Requirement :: Set down every line of text in the material below, reproducing each one character for character. Leave out the pictures.

━━ Exercise data ━━

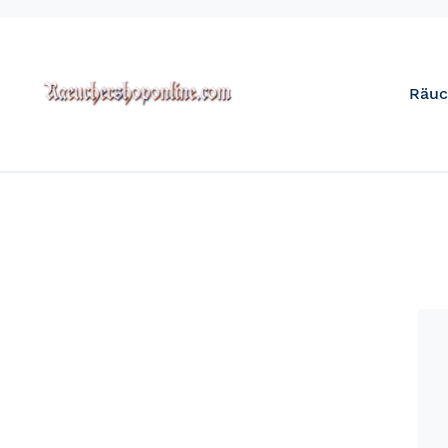
Direkt
zum
Inhalt
Räuc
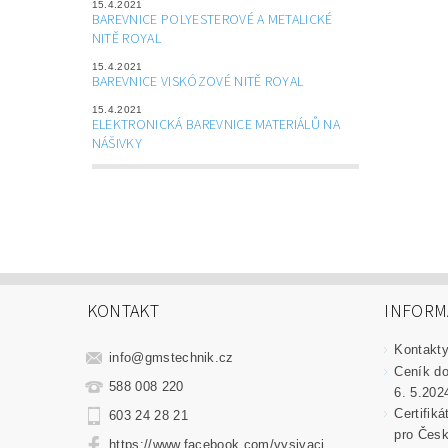
15.4.2021
BAREVNICE POLYESTEROVÉ A METALICKÉ
NITĚ ROYAL
15.4.2021
BAREVNICE VISKÓZOVÉ NITĚ ROYAL
15.4.2021
ELEKTRONICKÁ BAREVNICE MATERIÁLŮ NA
NÁŠIVKY
KONTAKT
INFORM
Kontakt
info
@
gmstechnik.cz
Ceník do
588 008 220
6. 5.202
Certifik
603 24 28 21
pro Česk
https://www.facebook.com/vysivaci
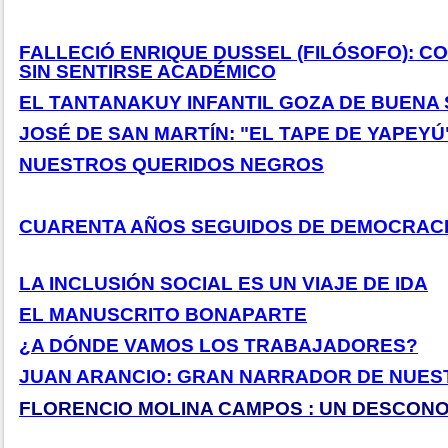
FALLECIÓ ENRIQUE DUSSEL (FILÓSOFO): 
SIN SENTIRSE ACADÉMICO
EL TANTANAKUY INFANTIL GOZA DE BUENA
JOSÉ DE SAN MARTÍN: "EL TAPE DE YAPEYÚ
NUESTROS QUERIDOS NEGROS
CUARENTA AÑOS SEGUIDOS DE DEMOCRACI
LA INCLUSIÓN SOCIAL ES UN VIAJE DE IDA
EL MANUSCRITO BONAPARTE
¿A DÓNDE VAMOS LOS TRABAJADORES?
JUAN ARANCIO: GRAN NARRADOR DE NUES
FLORENCIO MOLINA CAMPOS : UN DESCON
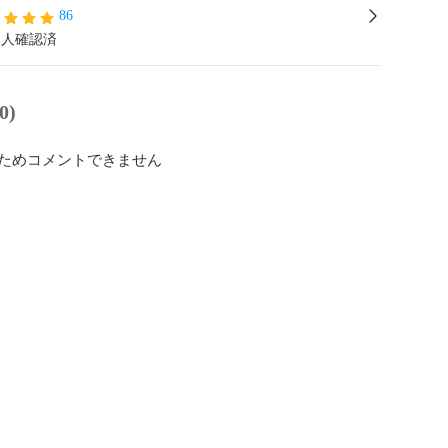
86
本人確認済
0)
ためコメントできません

━━━

Solution below ::
Direkt
zum
Inhalt
Räuc
15.4.2021
BAREVNICE POLYESTEROVÉ A METALICKÉ
NITĚ ROYAL
15.4.2021
BAREVNICE VISKÓZOVÉ NITĚ ROYAL
15.4.2021
ELEKTRONICKÁ BAREVNICE MATERIÁLŮ NA
NÁŠIVKY
KONTAKT
INFORM
Kontakt
info
@
gmstechnik.cz
Ceník do
588 008 220
6. 5.202
Certifik
603 24 28 21
pro Česk
https://www.facebook.com/vysivaci
FALLECIÓ ENRIQUE DUSSEL (FILÓSOFO): 
SIN SENTIRSE ACADÉMICO
EL TANTANAKUY INFANTIL GOZA DE BUENA
JOSÉ DE SAN MARTÍN: "EL TAPE DE YAPEYÚ
NUESTROS QUERIDOS NEGROS
CUARENTA AÑOS SEGUIDOS DE DEMOCRACI
LA INCLUSIÓN SOCIAL ES UN VIAJE DE IDA
EL MANUSCRITO BONAPARTE
¿A DÓNDE VAMOS LOS TRABAJADORES?
JUAN ARANCIO: GRAN NARRADOR DE NUES
FLORENCIO MOLINA CAMPOS : UN DESCON
86
本人確認済
0)
ためコメントできません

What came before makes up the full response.